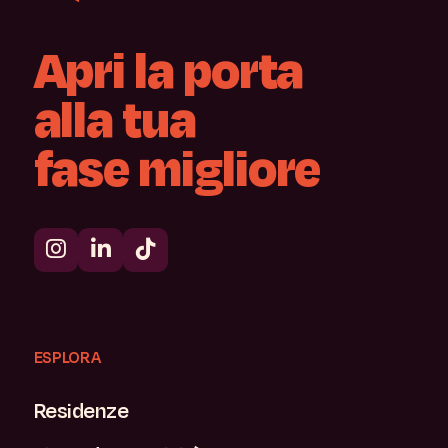
Apri
la
porta
alla
tua
fase
migliore
ESPLORA
Residenze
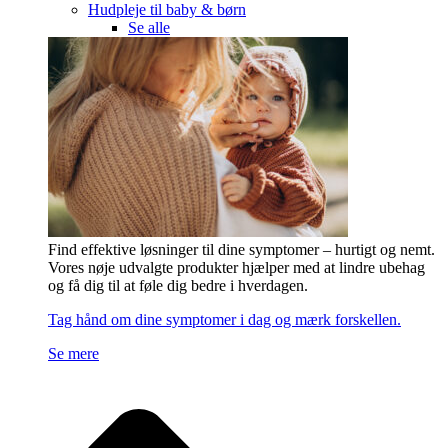
Hudpleje til baby & børn
Se alle
Find effektive løsninger til dine symptomer – hurtigt og nemt.
Vores nøje udvalgte produkter hjælper med at lindre ubehag
og få dig til at føle dig bedre i hverdagen.
Tag hånd om dine symptomer i dag og mærk forskellen.
Se mere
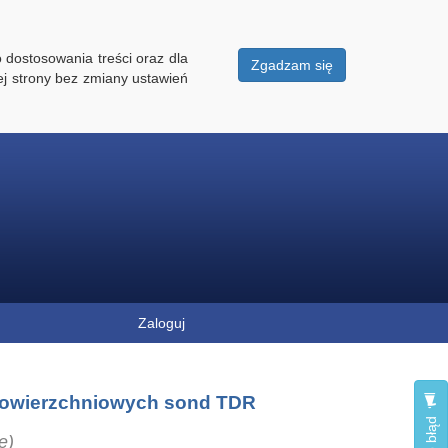
 dostosowania treści oraz dla
Zgadzam się
ej strony bez zmiany ustawień
Zaloguj
powierzchniowych sond TDR
e)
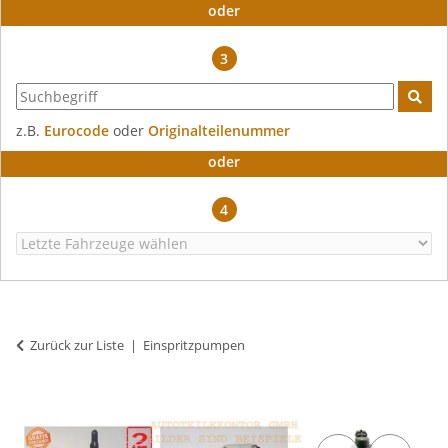
oder
3
z.B.
Eurocode
oder
Originalteilenummer
oder
4
Zurück zur Liste
Einspritzpumpen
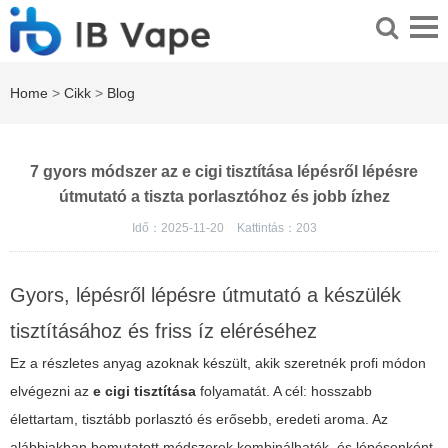
Home
>
Cikk
>
Blog
7 gyors módszer az e cigi tisztítása lépésről lépésre
útmutató a tiszta porlasztóhoz és jobb ízhez
Idő：2025-11-20
Kattintás：
203
Gyors, lépésről lépésre útmutató a készülék
tisztításához és friss íz eléréséhez
Ez a részletes anyag azoknak készült, akik szeretnék profi módon
elvégezni az
e cigi tisztítása
folyamatát. A cél: hosszabb
élettartam, tisztább porlasztó és erősebb, eredeti aroma. Az
alábbiakban bemutatott módszerek kombinálhatók, és lépésenként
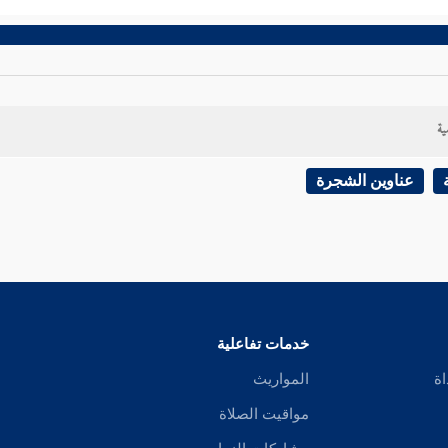
ية
عناوين الشجرة
خدمات تفاعلية
اة
المواريث
مواقيت الصلاة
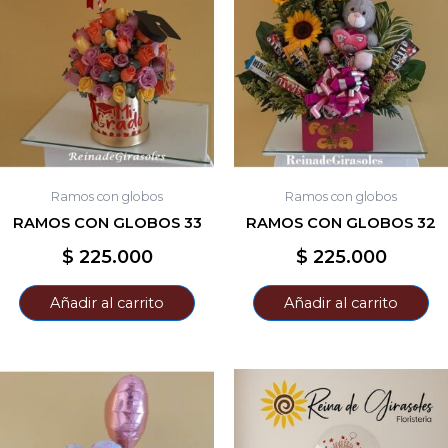
Ramos con globos
Ramos con globos
RAMOS CON GLOBOS 33
RAMOS CON GLOBOS 32
$
225.000
$
225.000
Añadir al carrito
Añadir al carrito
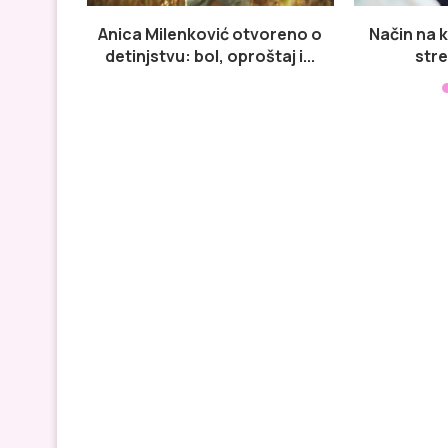
Anica Milenković otvoreno o
Način na 
detinjstvu: bol, oproštaj i...
stre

Polecenie: Ile wierszy powyżej zawiera słowo „dine”? Podaj tylko liczbę.

Miejsce na odpowiedź: 2